Medical Tourism, as the trend of flying to exotic locales to “have a little work done” has come to be known, has become as easy – or easier – than booking a package tour with flights and buses, with travel agents that help patients plan their trips as if they were planning a stay in a resort. Door-to-door service is provided by companies like Air Lift, Inc., a North Carolina-based organization that arranges for women traveling to Guadalajara for cosmetic surgery to be set up with a bilingual driver, room and board in a private home, and a surgeon to do the work in question.
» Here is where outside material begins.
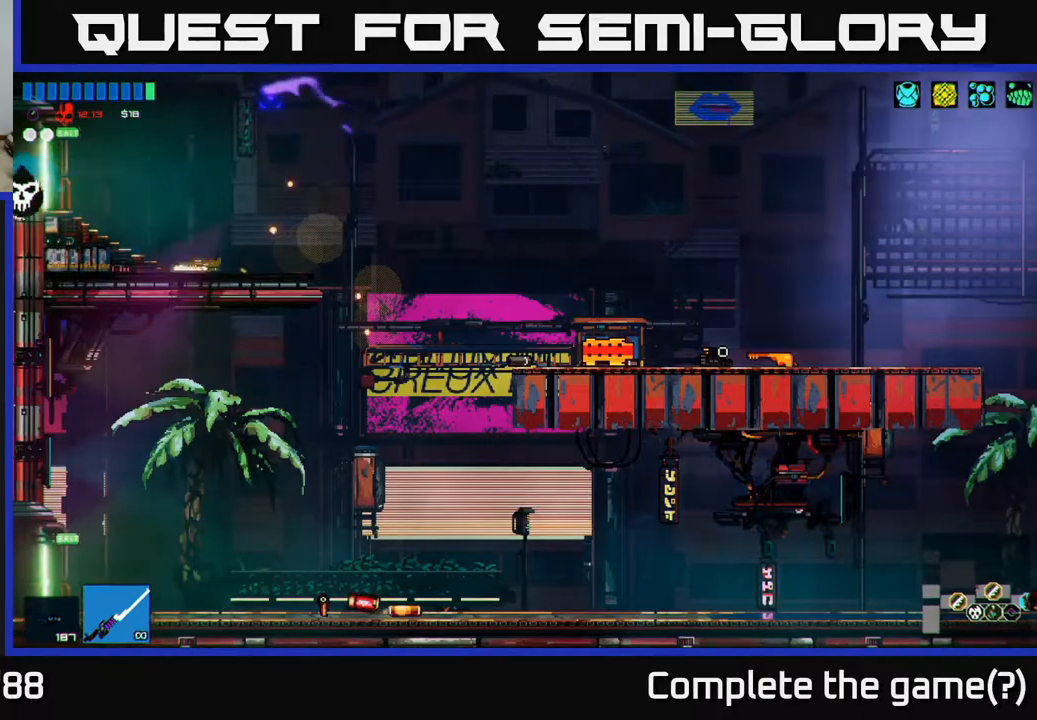
{"buttons": [], "left_stick": "left", "right_stick": "up-left", "events": [[167, "right_stick", "up-right"], [400, "right_stick", "up-left"]]}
In a recent article in the Christian Science Monitor, the public relations manager of the International Society of Aesthetic Plastic Surgery (ISAPS), Tony Staffieri, said that the number of people traveling outside the United States for plastic surgery “…has grown dramatically,” and that, “Mexico is one of the fastest-growing markets in the world.”
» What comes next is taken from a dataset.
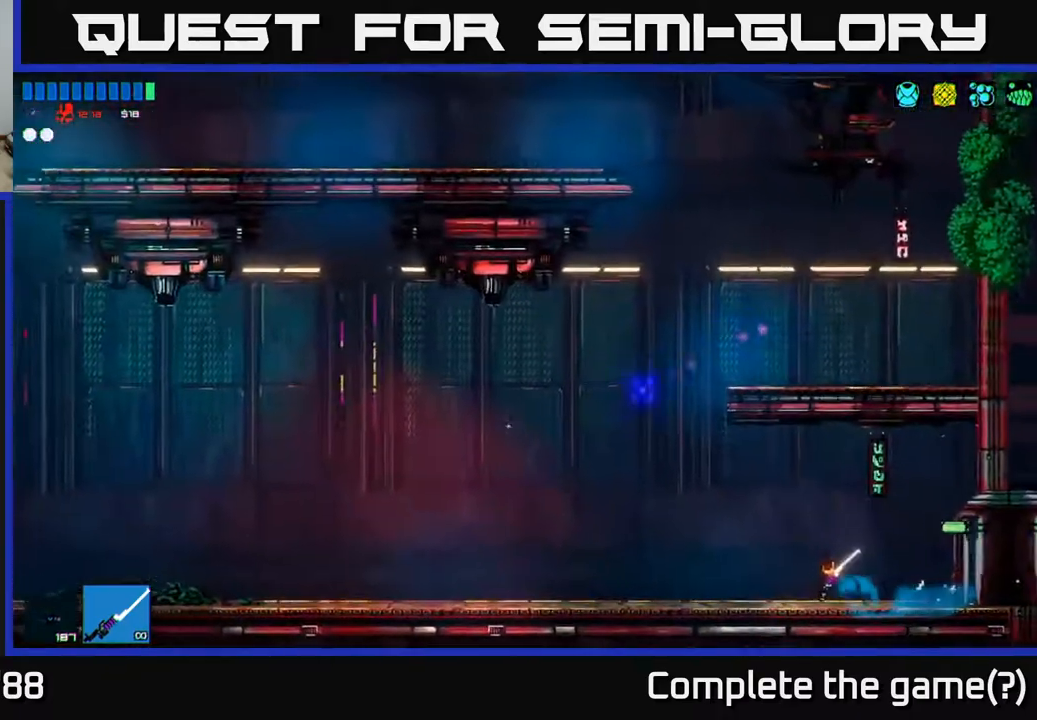
{"buttons": [], "left_stick": "left", "right_stick": "up-left", "events": []}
For Guadalajara specifically, it is its close proximity to popular tourist destinations like Lake Chapala and Puerto Vallarta, which has increased its appeal as a medical tourism destination for Americans. ISAPS could not confirm the ratio, but locals say that their city has more certified plastic surgeons per capita than any other place in Latin America, except Rio de Janeiro. They also mention that Guadalajara has a public hospital where poor people can have cosmetic procedures done at deeply discounted rates.

So what’s the biggest factor in choosing to go abroad for plastic surgery, even as far away as Thailand or India? It all boils down to price. Jose Guerrerosantos, a plastic surgeon in Guadalajara, told the Christian Science Monitor that a tummy tuck – a procedure that costs upwards of $15,000 in the United States, is done for around $4,000 in Mexico. That’s a big difference, especially when you consider that cosmetic surgery isn’t covered by insurance, and must be paid for out of pocket.

But is it Safe?

While the practice of medical tourism isn’t new, the increased number of people doing it have the ISAPS working to define guidelines and offer risk warnings. Two points of concern are that some tour operators connect patients with doctors who are unqualified, and that there is no system in place to ensure access to follow-up care if it becomes necessary.

Despite this, and despite Tony Staffieri’s advice to look for savings on things like laundry soap and not a new face, the trend of going on “holiday” to have a cosmetic surgery procedure is not likely to go away any time soon.